Please leave us out few havens where we can learn for the sake of learning, not carrots.

I think the one thing that can be agreed is that no one system is right for every student.

Unfortunately, we simply cannot individualize evaluations to that extent.

I had the standard Outstanding/Satisfactory/Unsatisfactory system in grade school, a percentage system in high school, and the 4-point system in college. I was validictorian of my high school class of 120 or so; I graduated college with highest honors.

I’m proud of those accomplishments and the recognition I received for attaining those goals. The difference in GPA between myself and the salutatorian was miniscule, and number three wasn’t far behind either. Not one of us, out of the group of us at the top of our class, ever (to my knowledge) avoided challenging classes to maintain or improve our class ranking. The thought never once crossed my mind, and I’m sure it was the same for most of the others.
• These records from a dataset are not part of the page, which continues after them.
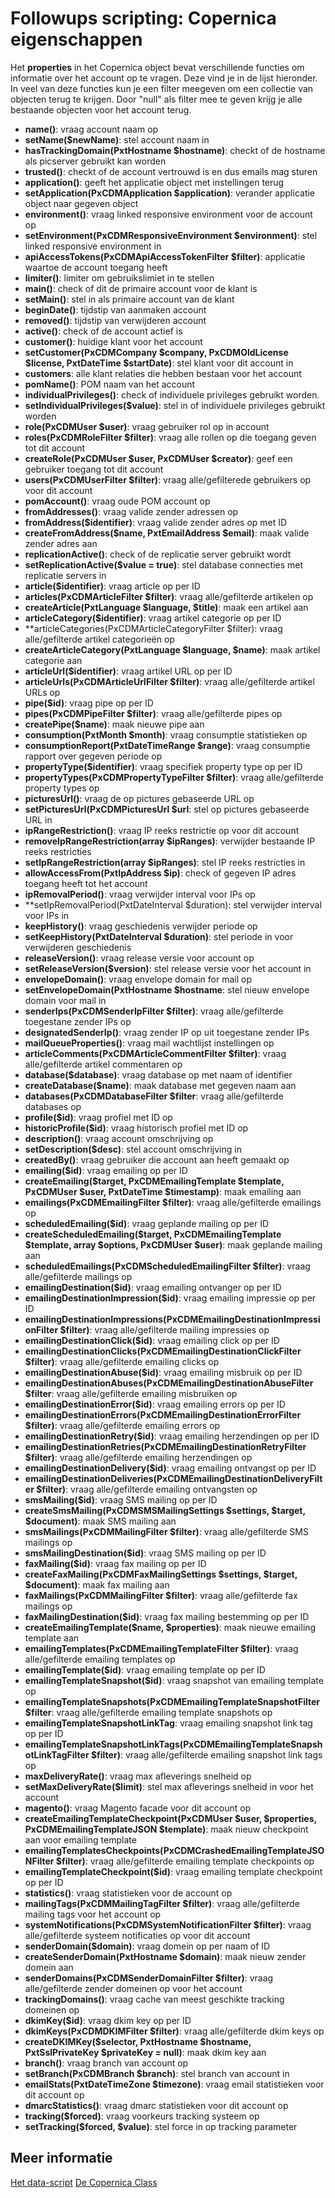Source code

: # Followups scripting: Copernica eigenschappen

Het **properties** in het Copernica object bevat verschillende functies om 
informatie over het account op te vragen. Deze vind je in de lijst hieronder.
In veel van deze functies kun je een filter meegeven om een collectie van objecten terug te krijgen. 
Door "null" als filter mee te geven krijg je alle bestaande objecten voor het account terug.

* **name()**: vraag account naam op
* **setName($newName)**: stel account naam in
* **hasTrackingDomain(PxtHostname $hostname)**: checkt of de hostname als picserver gebruikt kan worden
* **trusted()**: checkt of de account vertrouwd is en dus emails mag sturen
* **application()**: geeft het applicatie object met instellingen terug
* **setApplication(PxCDMApplication $application)**: verander applicatie object naar gegeven object
* **environment()**: vraag linked responsive environment voor de account op
* **setEnvironment(PxCDMResponsiveEnvironment $environment)**: stel linked responsive environment in
* **apiAccessTokens(PxCDMApiAccessTokenFilter $filter)**: applicatie waartoe de account toegang heeft
* **limiter()**: limiter om gebruikslimiet in te stellen
* **main()**: check of dit de primaire account voor de klant is
* **setMain()**: stel in als primaire account van de klant
* **beginDate()**: tijdstip van aanmaken account
* **removed()**: tijdstip van verwijderen account
* **active()**: check of de account actief is
* **customer()**: huidige klant voor het account
* **setCustomer(PxCDMCompany $company, PxCDMOldLicense $license, PxtDateTime $startDate)**: stel klant voor dit account in
* **customers**: alle klant relaties die hebben bestaan voor het account
* **pomName()**: POM naam van het account
* **individualPrivileges()**: check of individuele privileges gebruikt worden.
* **setIndividualPrivileges($value)**: stel in of individuele privileges gebruikt worden
* **role(PxCDMUser $user)**: vraag gebruiker rol op in account
* **roles(PxCDMRoleFilter $filter)**: vraag alle rollen op die toegang geven tot dit account
* **createRole(PxCDMUser $user, PxCDMUser $creator)**: geef een gebruiker toegang tot dit account
* **users(PxCDMUserFilter $filter)**: vraag alle/gefilterede gebruikers op voor dit account
* **pomAccount()**: vraag oude POM account op
* **fromAddresses()**: vraag valide zender adressen op
* **fromAddress($identifier)**: vraag valide zender adres op met ID
* **createFromAddress($name, PxtEmailAddress $email)**: maak valide zender adres aan
* **replicationActive()**: check of de replicatie server gebruikt wordt
* **setReplicationActive($value = true)**: stel database connecties met replicatie servers in
* **article($identifier)**: vraag article op per ID
* **articles(PxCDMArticleFilter $filter)**: vraag alle/gefilterde artikelen op
* **createArticle(PxtLanguage $language, $title)**: maak een artikel aan
* **articleCategory($identifier)**: vraag artikel categorie op per ID
* **articleCategories(PxCDMArticleCategoryFilter $filter): vraag alle/gefilterde artikel categorieën op
* **createArticleCategory(PxtLanguage $language, $name)**: maak artikel categorie aan
* **articleUrl($identifier)**: vraag artikel URL op per ID
* **articleUrls(PxCDMArticleUrlFilter $filter)**: vraag alle/gefilterde artikel URLs op
* **pipe($id)**: vraag pipe op per ID
* **pipes(PxCDMPipeFilter $filter)**: vraag alle/gefilterde pipes op
* **createPipe($name)**: maak nieuwe pipe aan
* **consumption(PxtMonth $month)**: vraag consumptie statistieken op
* **consumptionReport(PxtDateTimeRange $range)**: vraag consumptie rapport over gegeven periode op
* **propertyType($identifier)**: vraag specifiek property type op per ID
* **propertyTypes(PxCDMPropertyTypeFilter $filter)**: vraag alle/gefilterde property types op
* **picturesUrl()**: vraag de op pictures gebaseerde URL op
* **setPicturesUrl(PxCDMPicturesUrl $url**: stel op pictures gebaseerde URL in
* **ipRangeRestriction()**: vraag IP reeks restrictie op voor dit account
* **removeIpRangeRestriction(array $ipRanges)**: verwijder bestaande IP reeks restricties
* **setIpRangeRestriction(array $ipRanges)**: stel IP reeks restricties in
* **allowAccessFrom(PxtIpAddress $ip)**: check of gegeven IP adres toegang heeft tot het account
* **ipRemovalPeriod()**: vraag verwijder interval voor IPs op
* **setIpRemovalPeriod(PxtDateInterval $duration): stel verwijder interval voor IPs in
* **keepHistory()**: vraag geschiedenis verwijder periode op
* **setKeepHistory(PxtDateInterval $duration)**: stel periode in voor verwijderen geschiedenis
* **releaseVersion()**: vraag release versie voor account op
* **setReleaseVersion($version)**: stel release versie voor het account in
* **envelopeDomain()**: vraag envelope domain for mail op
* **setEnvelopeDomain(PxtHostname $hostname**: stel nieuw envelope domain voor mail in
* **senderIps(PxCDMSenderIpFilter $filter)**: vraag alle/gefilterde toegestane zender IPs op
* **designatedSenderIp()**: vraag zender IP op uit toegestane zender IPs
* **mailQueueProperties()**: vraag mail wachtlijst instellingen op
* **articleComments(PxCDMArticleCommentFilter $filter)**: vraag alle/gefilterde artikel commentaren op
* **database($database)**: vraag database op met naam of identifier
* **createDatabase($name)**: maak database met gegeven naam aan
* **databases(PxCDMDatabaseFilter $filter**: vraag alle/gefilterde databases op
* **profile($id)**: vraag profiel met ID op
* **historicProfile($id)**: vraag historisch profiel met ID op
* **description()**: vraag account omschrijving op
* **setDescription($desc)**: stel account omschrijving in
* **createdBy()**: vraag gebruiker die account aan heeft gemaakt op
* **emailing($id)**: vraag emailing op per ID
* **createEmailing($target, PxCDMEmailingTemplate $template, PxCDMUser $user, PxtDateTime $timestamp)**: maak emailing aan
* **emailings(PxCDMEmailingFilter $filter)**: vraag alle/gefilterde emailings op
* **scheduledEmailing($id)**: vraag geplande mailing op per ID
* **createScheduledEmailing($target, PxCDMEmailingTemplate $template, array $options, PxCDMUser $user)**: maak geplande mailing aan
* **scheduledEmailings(PxCDMScheduledEmailingFilter $filter)**: vraag alle/gefilterde mailings op
* **emailingDestination($id)**: vraag emailing ontvanger op per ID
* **emailingDestinationImpression($id)**: vraag emailing impressie op per ID
* **emailingDestinationImpressions(PxCDMEmailingDestinationImpressionFilter $filter)**: vraag alle/gefilterde mailing impressies op
* **emailingDestinationClick($id)**: vraag emailing click op per ID
* **emailingDestinationClicks(PxCDMEmailingDestinationClickFilter $filter)**: vraag alle/gefilterde emailing clicks op
* **emailingDestinationAbuse($id)**: vraag emailing misbruik op per ID
* **emailingDestinationAbuses(PxCDMEmailingDestinationAbuseFilter $filter**: vraag alle/gefilterde emailing misbruiken op
* **emailingDestinationError($id)**: vraag emailing errors op per ID
* **emailingDestinationErrors(PxCDMEmailingDestinationErrorFilter $filter)**: vraag alle/gefilterde emailing errors op
* **emailingDestinationRetry($id)**: vraag emailing herzendingen op per ID
* **emailingDestinationRetries(PxCDMEmailingDestinationRetryFilter $filter)**: vraag alle/gefilterde emailing herzendingen op
* **emailingDestinationDelivery($id)**: vraag emailing ontvangst op per ID
* **emailingDestinationDeliveries(PxCDMEmailingDestinationDeliveryFilter $filter)**: vraag alle/gefilterde emailing ontvangsten op
* **smsMailing($id)**: vraag SMS mailing op per ID
* **createSmsMailing(PxCDMSMSMailingSettings $settings, $target, $document)**: maak SMS mailing aan
* **smsMailings(PxCDMMailingFilter $filter)**: vraag alle/gefilterde SMS mailings op
* **smsMailingDestination($id)**: vraag SMS mailing op per ID
* **faxMailing($id)**: vraag fax mailing op per ID
* **createFaxMailing(PxCDMFaxMailingSettings $settings, $target, $document)**: maak fax mailing aan
* **faxMailings(PxCDMMailingFilter $filter)**: vraag alle/gefilterde fax mailings op
* **faxMailingDestination($id)**: vraag fax mailing bestemming op per ID
* **createEmailingTemplate($name, $properties)**: maak nieuwe emailing template aan
* **emailingTemplates(PxCDMEmailingTemplateFilter $filter)**: vraag alle/gefilterde emailing templates op
* **emailingTemplate($id)**: vraag emailing template op per ID
* **emailingTemplateSnapshot($id)**: vraag snapshot van emailing template op
* **emailingTemplateSnapshots(PxCDMEmailingTemplateSnapshotFilter $filter**: vraag alle/gefilterde emailing template snapshots op
* **emailingTemplateSnapshotLinkTag**: vraag emailing snapshot link tag op per ID
* **emailingTemplateSnapshotLinkTags(PxCDMEmailingTemplateSnapshotLinkTagFilter $filter)**: vraag alle/gefilterde emailing snapshot link tags op
* **maxDeliveryRate()**: vraag max afleverings snelheid op
* **setMaxDeliveryRate($limit)**: stel max afleverings snelheid in voor het account
* **magento()**: vraag Magento facade voor dit account op
* **createEmailingTemplateCheckpoint(PxCDMUser $user, $properties, PxCDMEmailingTemplateJSON $template)**: maak nieuw checkpoint aan voor emailing template
* **emailingTemplatesCheckpoints(PxCDMCrashedEmailingTemplateJSONFilter $filter)**: vraag alle/gefilterde emailing template checkpoints op
* **emailingTemplateCheckpoint($id)**: vraag emailing template checkpoint op per ID
* **statistics()**: vraag statistieken voor de account op
* **mailingTags(PxCDMMailingTagFilter $filter)**: vraag alle/gefilterde mailing tags voor het account op
* **systemNotifications(PxCDMSystemNotificationFilter $filter)**: vraag alle/gefilterde systeem notificaties op voor dit account
* **senderDomain($domain)**: vraag domein op per naam of ID
* **createSenderDomain(PxtHostname $domain)**: maak nieuw zender domein aan
* **senderDomains(PxCDMSenderDomainFilter $filter)**: vraag alle/gefilterde zender domeinen op voor het account
* **trackingDomains()**: vraag cache van meest geschikte tracking domeinen op
* **dkimKey($id)**: vraag dkim key op per ID
* **dkimKeys(PxCDMDKIMFilter $filter)**: vraag alle/gefilterde dkim keys op
* **createDKIMKey($selector, PxtHostname $hostname, PxtSslPrivateKey $privateKey = null)**: maak dkim key aan
* **branch()**: vraag branch van account op
* **setBranch(PxCDMBranch $branch)**: stel branch van account in
* **emailStats(PxtDateTimeZone $timezone)**: vraag email statistieken voor dit account op
* **dmarcStatistics()**: vraag dmarc statistieken voor dit account op
* **tracking($forced)**: vraag voorkeurs tracking systeem op
* **setTracking($forced, $value)**: stel force in op tracking parameter

## Meer informatie

[Het data-script](./followups-scripting)
[De Copernica Class](./followups-scripting-copernica)

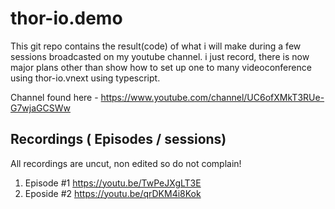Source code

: # thor-io.demo

This git repo contains the result(code) of what i will make during a few sessions broadcasted on my youtube channel.   i just record, there is now major plans other than show how to set up one to many videoconference using thor-io.vnext using typescript.


Channel found here  - 
https://www.youtube.com/channel/UC6ofXMkT3RUe-G7wjaGCSWw


## Recordings  ( Episodes / sessions)

All recordings are uncut, non edited so do not complain!

1. Episode #1 https://youtu.be/TwPeJXgLT3E
2. Eposide #2 https://youtu.be/qrDKM4i8Kok



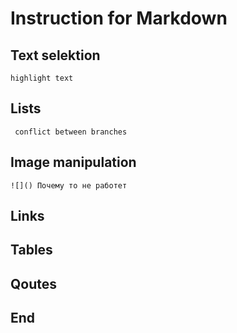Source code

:# Instruction for Markdown

## Text selektion

    highlight text

## Lists

     conflict between branches

## Image manipulation 
     
    ![]() Почему то не работет 

## Links

## Tables

## Qoutes

## End 
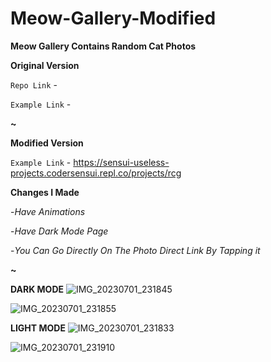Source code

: # Meow-Gallery-Modified 

**Meow Gallery Contains Random Cat Photos** 

**Original Version** 

`Repo Link` - 

`Example Link` -

**~**

**Modified Version**

`Example Link` - https://sensui-useless-projects.codersensui.repl.co/projects/rcg

**Changes I Made**

-_Have Animations_

-_Have Dark Mode Page_ 

-_You Can Go Directly On The Photo Direct Link By Tapping it_

**~**

**DARK MODE**
![IMG_20230701_231845](https://github.com/CoderSensui/Meow-Gallery/assets/137837037/45f9b5b8-a6b5-4be9-90fc-c8f3ccb22ef0)

![IMG_20230701_231855](https://github.com/CoderSensui/Meow-Gallery/assets/137837037/26220b42-5120-45fe-b5e0-d006809e4b26)

**LIGHT MODE**
![IMG_20230701_231833](https://github.com/CoderSensui/Meow-Gallery/assets/137837037/370564e8-093b-4c3d-a36d-4a1b4426b003)

![IMG_20230701_231910](https://github.com/CoderSensui/Meow-Gallery/assets/137837037/769a8bc2-5cde-4dcd-b586-6c28580c955a)


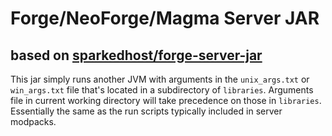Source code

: # Forge/NeoForge/Magma Server JAR

## based on [sparkedhost/forge-server-jar](https://github.com/sparkedhost/forge-server-jar)

This jar simply runs another JVM with arguments in the `unix_args.txt` or `win_args.txt` file that's located in a subdirectory of `libraries`. Arguments file in current working directory will take precedence on those in `libraries`. Essentially the same as the run scripts typically included in server modpacks.
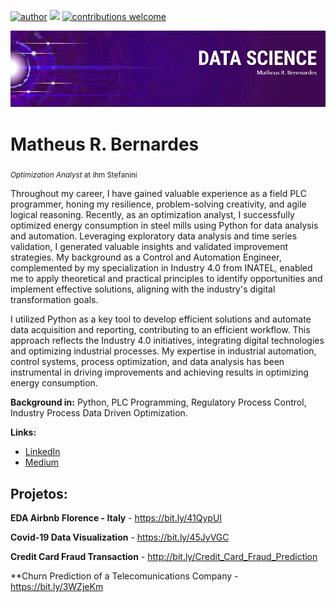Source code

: [![author](https://img.shields.io/badge/author-matheusrb-red.svg)](https://www.linkedin.com/in/matheusrb96/) [![](https://img.shields.io/badge/python-3.7+-blue.svg)](https://www.python.org/downloads/release/python-365/)  [![contributions welcome](https://img.shields.io/badge/contributions-welcome-brightgreen.svg?style=flat)](https://github.com/carlosfab/data_science/issues)

<p align="center">
  <img src="Banner_DS.png" >
</p>

# Matheus R. Bernardes
<sub>*Optimization Analyst* at ihm Stefanini</sub>

Throughout my career, I have gained valuable experience as a field PLC programmer, honing my resilience, problem-solving creativity, and agile logical reasoning. Recently, as an optimization analyst, I successfully optimized energy consumption in steel mills using Python for data analysis and automation. Leveraging exploratory data analysis and time series validation, I generated valuable insights and validated improvement strategies. My background as a Control and Automation Engineer, complemented by my specialization in Industry 4.0 from INATEL, enabled me to apply theoretical and practical principles to identify opportunities and implement effective solutions, aligning with the industry's digital transformation goals.

I utilized Python as a key tool to develop efficient solutions and automate data acquisition and reporting, contributing to an efficient workflow. This approach reflects the Industry 4.0 initiatives, integrating digital technologies and optimizing industrial processes. My expertise in industrial automation, control systems, process optimization, and data analysis has been instrumental in driving improvements and achieving results in optimizing energy consumption.

**Background in:** Python, PLC Programming, Regulatory Process Control, Industry Process Data Driven Optimization.

**Links:**
* [LinkedIn](https://www.linkedin.com/in/matheusrb96/)
* [Medium](https://medium.com/@rbernardesmatheus)


## Projetos:
**EDA Airbnb Florence - Italy** - https://bit.ly/41QypUI

**Covid-19 Data Visualization** - https://bit.ly/45JyVGC

**Credit Card Fraud Transaction** - http://bit.ly/Credit_Card_Fraud_Prediction

**Churn Prediction of a Telecomunications Company - https://bit.ly/3WZjeKm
Most of us took college-level courses for college credit during our junior and senior years, but these courses were not ‘weighted’ any differently than normal courses. I admit I was confused by that reference earlier in the thread, as I’d never heard of such a thing. We never slacked off or anything due to competition. And many of us were well-involved in extra-curriculars, too.

I like the grade system, but perhaps that’s because it benefitted me (in granting me recognition that I might not have gotten otherwise). An evaluation system probably would not have worked well for me (teachers have a tendency to focus on bringing the lower students up and ignore the upper students because they’re meeting the requirements; an evalutation of “he’s doing fine, I have no concerns” isn’t incredibly helpful or motivating).

But that’s just it – such a system would be perfect for other students. How do we strike a balance? I’m not sure we can. I don’t think eradicating the letter-grade system is the way to go; there must be someway to combine the objective (well, as objective as possible) letter/percentage grades with an organized system of evaluation and feedback.
Powers &8^]

Well, yeah. sure.

The problem is, school is an artificial environment-- it’s a matter of motivation and rewards. Call it carrots if you want, but that’s what makes the world go around. Incentive.
If there are no grades, no rewards, no recognition, there is no incentive to succeed, to kick ass and take names.

Somebody has to be the ‘loser’; whether it’s a football game or a calculus exam. The real world isn’t gradeless, that’s the kicker. Reality grades on a curve, I’m afraid.

Excuse the brevity of this post, but this is politically correct BS.

It’s not a matter of forcing competition. It’s cause and effect! You put more effort in, you get a higher grade. You put less in, a lower one. What’s the problem?